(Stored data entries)
──────────────────────────────

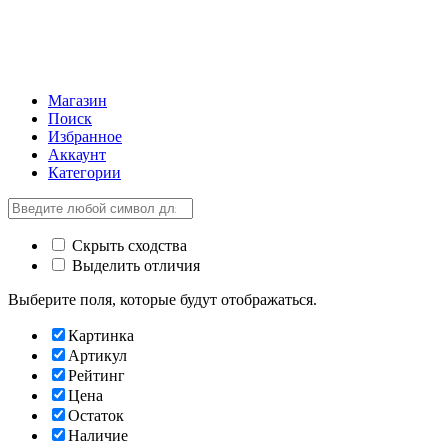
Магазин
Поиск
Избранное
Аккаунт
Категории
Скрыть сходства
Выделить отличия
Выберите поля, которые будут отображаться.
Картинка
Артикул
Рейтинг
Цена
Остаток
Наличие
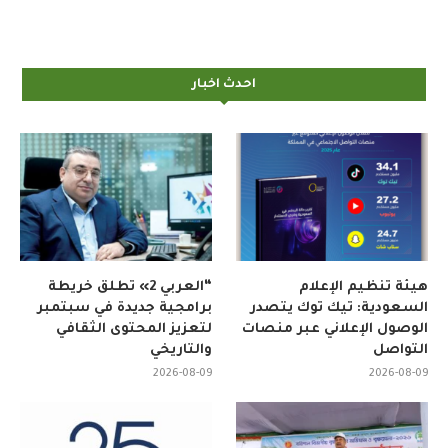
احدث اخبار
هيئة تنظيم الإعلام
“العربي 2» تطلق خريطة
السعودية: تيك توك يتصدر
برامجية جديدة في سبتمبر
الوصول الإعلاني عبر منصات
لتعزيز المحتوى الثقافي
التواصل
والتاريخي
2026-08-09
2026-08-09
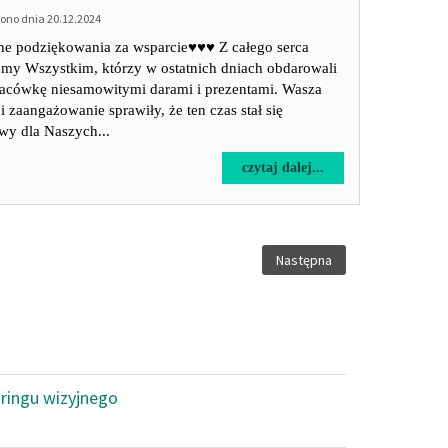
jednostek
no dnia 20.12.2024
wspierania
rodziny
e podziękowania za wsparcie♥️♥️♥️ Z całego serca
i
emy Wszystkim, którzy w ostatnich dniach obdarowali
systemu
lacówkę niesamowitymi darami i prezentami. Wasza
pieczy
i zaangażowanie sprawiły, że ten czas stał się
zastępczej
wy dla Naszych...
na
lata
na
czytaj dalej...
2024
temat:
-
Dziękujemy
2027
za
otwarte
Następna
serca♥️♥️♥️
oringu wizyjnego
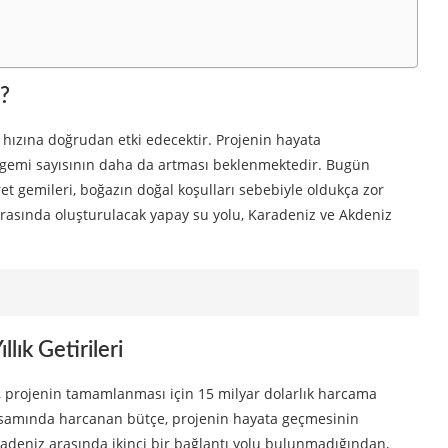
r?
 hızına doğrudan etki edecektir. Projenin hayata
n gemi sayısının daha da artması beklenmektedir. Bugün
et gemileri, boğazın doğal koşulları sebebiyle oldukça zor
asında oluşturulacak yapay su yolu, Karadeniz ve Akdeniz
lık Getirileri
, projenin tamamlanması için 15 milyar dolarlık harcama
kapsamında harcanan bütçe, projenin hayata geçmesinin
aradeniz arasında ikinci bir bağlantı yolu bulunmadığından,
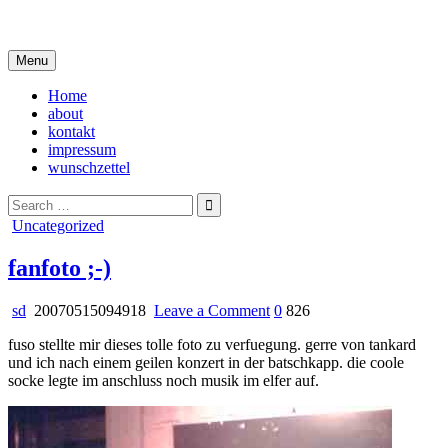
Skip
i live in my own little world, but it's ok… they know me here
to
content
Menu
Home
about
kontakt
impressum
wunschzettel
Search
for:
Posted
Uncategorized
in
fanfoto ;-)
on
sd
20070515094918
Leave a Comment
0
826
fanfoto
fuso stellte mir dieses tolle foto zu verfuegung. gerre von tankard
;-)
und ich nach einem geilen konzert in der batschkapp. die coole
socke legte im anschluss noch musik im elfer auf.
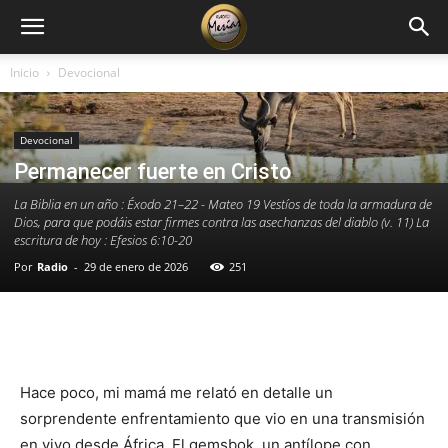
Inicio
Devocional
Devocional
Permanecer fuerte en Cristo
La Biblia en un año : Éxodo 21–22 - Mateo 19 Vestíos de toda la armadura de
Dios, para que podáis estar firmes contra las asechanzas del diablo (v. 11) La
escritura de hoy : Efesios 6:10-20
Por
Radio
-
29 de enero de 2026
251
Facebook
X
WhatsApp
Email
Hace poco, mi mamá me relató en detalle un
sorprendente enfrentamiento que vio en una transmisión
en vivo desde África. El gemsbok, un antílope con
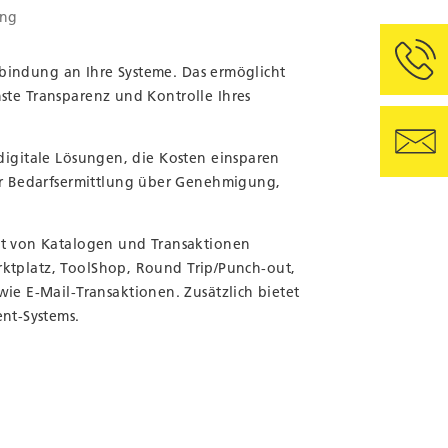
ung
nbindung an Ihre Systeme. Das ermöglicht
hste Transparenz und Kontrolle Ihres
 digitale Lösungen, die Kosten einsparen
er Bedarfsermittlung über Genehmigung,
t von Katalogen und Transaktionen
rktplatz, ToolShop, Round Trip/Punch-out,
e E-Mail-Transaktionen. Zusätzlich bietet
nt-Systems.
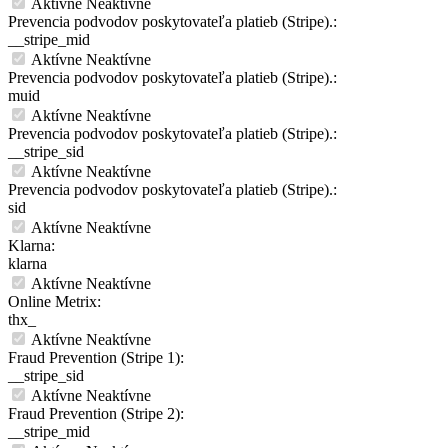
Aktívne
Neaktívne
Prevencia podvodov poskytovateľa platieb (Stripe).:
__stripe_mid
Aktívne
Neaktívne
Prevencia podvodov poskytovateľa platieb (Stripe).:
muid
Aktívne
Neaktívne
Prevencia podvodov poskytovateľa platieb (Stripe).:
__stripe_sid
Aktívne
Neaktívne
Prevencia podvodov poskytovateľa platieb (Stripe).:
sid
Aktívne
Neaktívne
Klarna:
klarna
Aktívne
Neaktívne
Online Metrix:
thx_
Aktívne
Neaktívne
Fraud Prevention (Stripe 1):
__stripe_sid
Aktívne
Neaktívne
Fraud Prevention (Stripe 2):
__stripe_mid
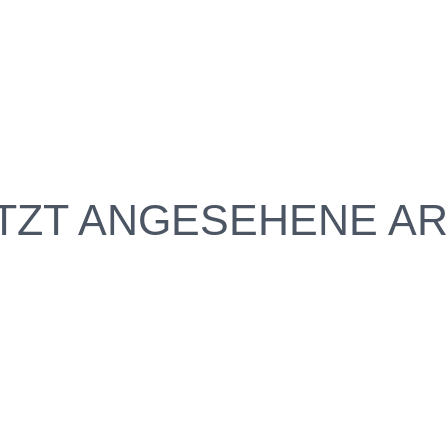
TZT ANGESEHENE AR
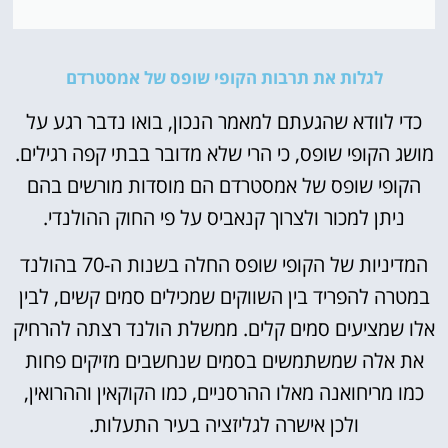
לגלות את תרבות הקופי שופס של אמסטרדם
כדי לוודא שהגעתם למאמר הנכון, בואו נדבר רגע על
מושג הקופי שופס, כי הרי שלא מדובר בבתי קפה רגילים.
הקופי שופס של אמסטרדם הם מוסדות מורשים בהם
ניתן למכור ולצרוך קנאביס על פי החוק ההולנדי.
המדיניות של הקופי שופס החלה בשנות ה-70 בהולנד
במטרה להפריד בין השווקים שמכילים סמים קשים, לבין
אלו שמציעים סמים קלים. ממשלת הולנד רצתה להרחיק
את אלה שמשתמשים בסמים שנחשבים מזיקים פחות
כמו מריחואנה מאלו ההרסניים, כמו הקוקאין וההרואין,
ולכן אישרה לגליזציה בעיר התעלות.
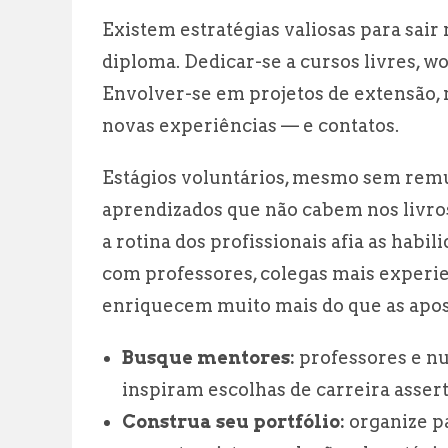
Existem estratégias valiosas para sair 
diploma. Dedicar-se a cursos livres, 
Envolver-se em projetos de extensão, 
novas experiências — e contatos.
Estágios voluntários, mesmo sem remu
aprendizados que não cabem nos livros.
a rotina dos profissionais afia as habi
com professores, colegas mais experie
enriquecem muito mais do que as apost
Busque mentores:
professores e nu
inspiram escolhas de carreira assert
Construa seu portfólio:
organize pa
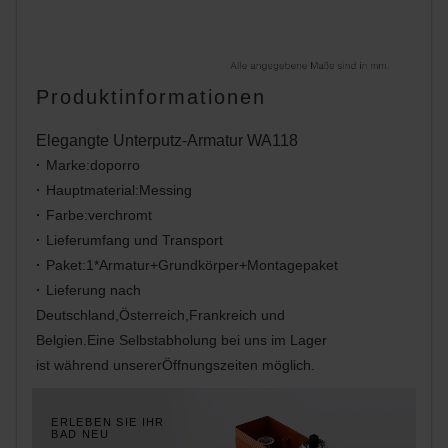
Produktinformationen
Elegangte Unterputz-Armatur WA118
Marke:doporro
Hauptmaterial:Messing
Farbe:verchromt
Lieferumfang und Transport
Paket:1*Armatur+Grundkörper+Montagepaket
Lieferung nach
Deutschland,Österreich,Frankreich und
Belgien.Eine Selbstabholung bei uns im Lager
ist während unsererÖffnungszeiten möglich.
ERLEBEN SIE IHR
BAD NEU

──────────────────────────────

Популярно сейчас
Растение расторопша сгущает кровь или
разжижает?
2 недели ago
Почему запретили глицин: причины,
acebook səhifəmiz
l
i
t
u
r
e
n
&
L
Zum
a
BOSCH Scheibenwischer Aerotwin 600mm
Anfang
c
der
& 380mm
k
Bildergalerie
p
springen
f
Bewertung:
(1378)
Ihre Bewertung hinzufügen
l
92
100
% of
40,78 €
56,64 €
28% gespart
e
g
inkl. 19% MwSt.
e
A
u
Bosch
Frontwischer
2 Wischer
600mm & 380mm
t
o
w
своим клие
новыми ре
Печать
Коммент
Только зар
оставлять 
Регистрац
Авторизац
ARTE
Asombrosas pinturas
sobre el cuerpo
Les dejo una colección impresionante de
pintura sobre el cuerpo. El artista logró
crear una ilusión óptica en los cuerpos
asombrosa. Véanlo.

──────────────────────────────

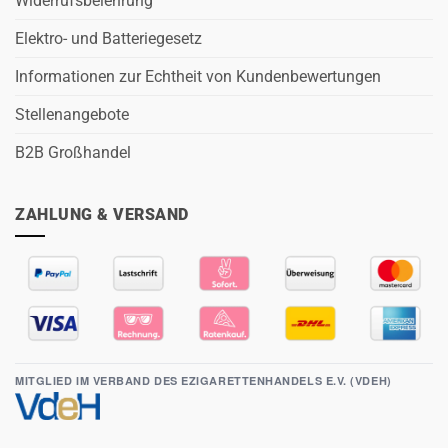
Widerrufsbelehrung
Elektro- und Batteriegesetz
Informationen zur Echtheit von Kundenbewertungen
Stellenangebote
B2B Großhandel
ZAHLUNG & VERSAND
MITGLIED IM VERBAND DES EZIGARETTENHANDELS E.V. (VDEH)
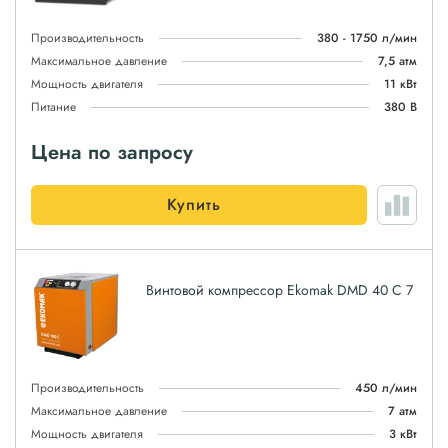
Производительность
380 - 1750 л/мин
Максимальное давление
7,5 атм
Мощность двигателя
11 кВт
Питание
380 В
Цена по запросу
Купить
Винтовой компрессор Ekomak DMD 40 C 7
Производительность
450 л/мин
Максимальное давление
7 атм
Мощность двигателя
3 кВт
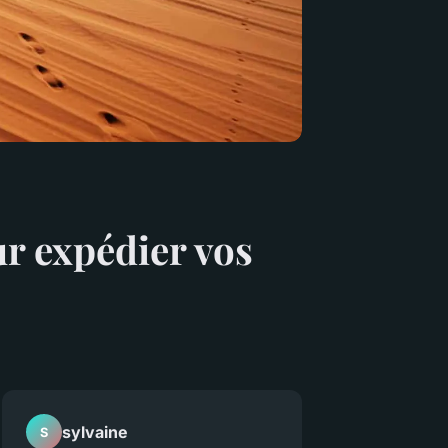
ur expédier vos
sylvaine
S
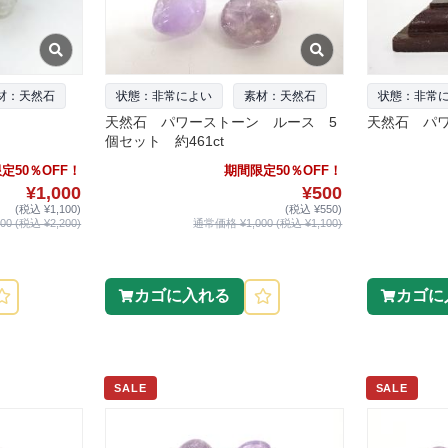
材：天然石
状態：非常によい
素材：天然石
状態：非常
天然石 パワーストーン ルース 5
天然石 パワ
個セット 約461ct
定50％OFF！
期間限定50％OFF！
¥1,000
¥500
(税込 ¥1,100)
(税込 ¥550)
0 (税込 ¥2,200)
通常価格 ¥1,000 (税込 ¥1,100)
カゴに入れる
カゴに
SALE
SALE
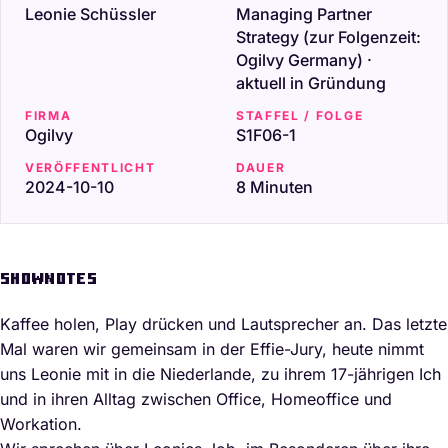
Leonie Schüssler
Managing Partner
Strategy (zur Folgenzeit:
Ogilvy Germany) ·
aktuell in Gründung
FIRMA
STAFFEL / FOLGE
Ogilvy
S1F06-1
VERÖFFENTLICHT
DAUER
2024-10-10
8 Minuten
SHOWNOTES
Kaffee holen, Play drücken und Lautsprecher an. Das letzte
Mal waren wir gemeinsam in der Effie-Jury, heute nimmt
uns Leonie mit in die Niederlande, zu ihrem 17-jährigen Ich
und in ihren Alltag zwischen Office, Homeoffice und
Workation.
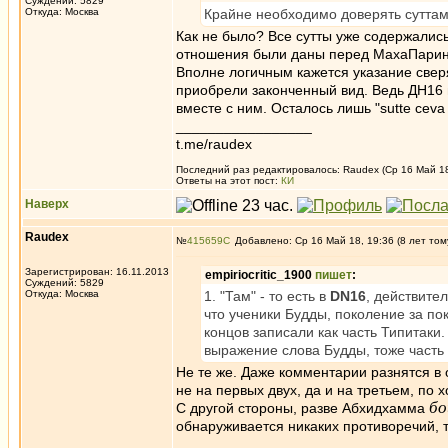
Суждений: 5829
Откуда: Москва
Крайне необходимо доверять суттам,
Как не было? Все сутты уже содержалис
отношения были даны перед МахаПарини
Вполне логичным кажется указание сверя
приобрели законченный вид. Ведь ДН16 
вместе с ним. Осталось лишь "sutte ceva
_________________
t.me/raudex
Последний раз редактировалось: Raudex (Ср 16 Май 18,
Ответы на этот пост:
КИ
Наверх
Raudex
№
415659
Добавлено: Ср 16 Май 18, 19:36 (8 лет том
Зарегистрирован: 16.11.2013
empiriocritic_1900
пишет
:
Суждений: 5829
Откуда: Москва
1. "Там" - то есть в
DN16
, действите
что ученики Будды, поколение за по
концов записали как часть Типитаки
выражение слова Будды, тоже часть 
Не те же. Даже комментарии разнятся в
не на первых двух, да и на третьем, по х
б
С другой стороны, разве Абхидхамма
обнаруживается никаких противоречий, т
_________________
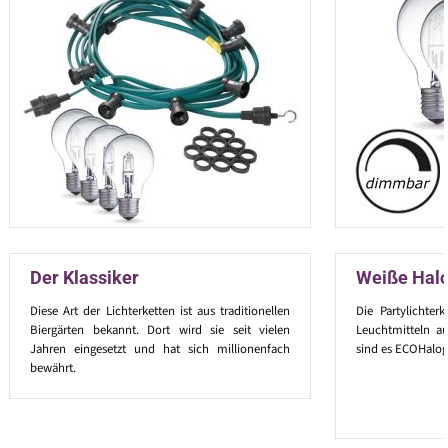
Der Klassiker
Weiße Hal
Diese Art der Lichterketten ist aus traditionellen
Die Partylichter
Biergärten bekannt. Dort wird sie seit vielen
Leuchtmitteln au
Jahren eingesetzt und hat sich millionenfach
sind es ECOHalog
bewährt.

──────────────────────────────

- About this task -
Starting at the line containing "Permanecer fuerte en Cristo" and finishing at the line containing "hste Transparenz und Kontrolle Ihres", return those lines exactly as they appear above, without the pictures.

- Task answer -
Permanecer fuerte en Cristo
La Biblia en un año : Éxodo 21–22 - Mateo 19 Vestíos de toda la armadura de
Dios, para que podáis estar firmes contra las asechanzas del diablo (v. 11) La
escritura de hoy : Efesios 6:10-20
Por
Radio
-
29 de enero de 2026
251
Facebook
X
WhatsApp
Email
Hace poco, mi mamá me relató en detalle un
sorprendente enfrentamiento que vio en una transmisión
en vivo desde África. El gemsbok, un antílope con
ung
nbindung an Ihre Systeme. Das ermöglicht
hste Transparenz und Kontrolle Ihres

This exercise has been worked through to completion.